There are several factors contributing to the state of the market

  1. Interest rate increases expected
    The general consensus is that interest rates will rise and rise quickly before the end of the year, but the fact remains that they are at an all-time low. Increasing rental returns allow investors to absorb the higher mortgage payments more easily.
  2. Borders opening
    Demand for rentals will increase with borders reopening and international visitors and overseas students arriving, driving growth in tourism, the labour market and the economy. Inner-city locations are already seeing an increase in demand after the covid decline.
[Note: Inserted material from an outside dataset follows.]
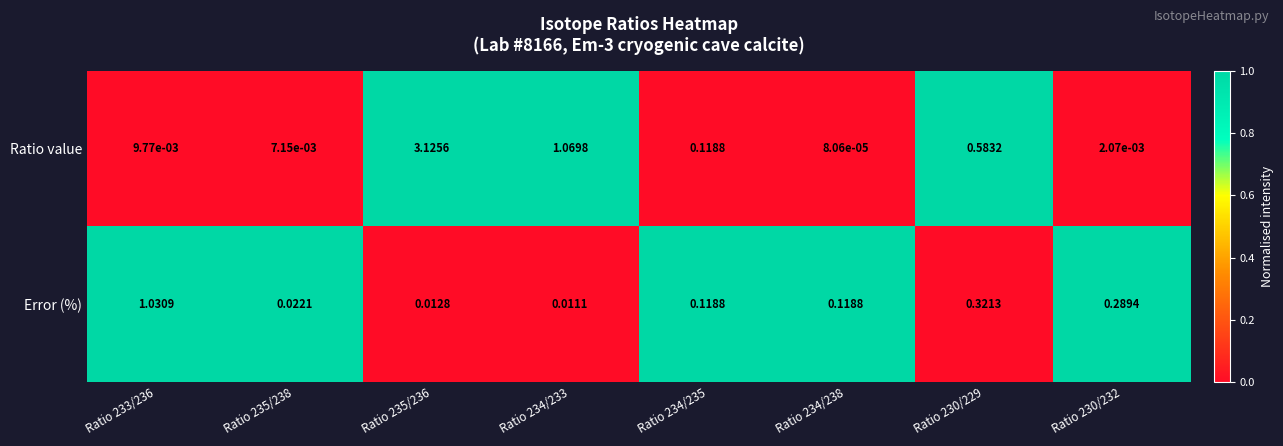

Which series has the largest total across all categories?

Ratio value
  3. Share market volatility
    The majority of Australian property speculators are mum and dad investors who shy away from the volatility of the share market and look to property investment as the safest play. In the first quarter for 2022, all major stock benchmarks saw their biggest losses in two years. This volatility is expected to continue and despite the threat of interest rate rises, property remains a favoured investment option.
  4. Rentvesting is trending
    Savvy first home buyers are investing in property they can afford and renting in places they prefer to live (or need to live for work) and can’t afford to buy in. Popular with younger couples, it enables first home buyers to get started in the property market and it is often easier to purchase a second property down the track using the equity in the first investment.
  5. Pandemic savings
    For many, savings have grown during the pandemic. Households have saved on average 17.2% of income since the pandemic started, compared with an average of 6.1% in the two years previous. Some accessed superannuation, some saved because they couldn’t travel but for whatever reason, investors are feeling more confident about the future and are looking at upgrading their property or purchasing an investment property for wealth growth.
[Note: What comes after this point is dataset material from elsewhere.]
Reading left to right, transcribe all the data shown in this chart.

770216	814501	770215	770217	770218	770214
  6. Investment growth leading to more investment
    Those who already own an investment property and have enjoyed such low vacancy rates and higher rental returns are now looking to expand their portfolio and take advantage of their equity.

Whether you are looking to invest in property in regional areas or in the city, the low vacancy rates are across the board and are unlikely to change any time soon. Industry watchers are predicting a return to unit purchases in the metro areas after a long downturn during covid. With the economy expected to bounce back, property investment is looking promising.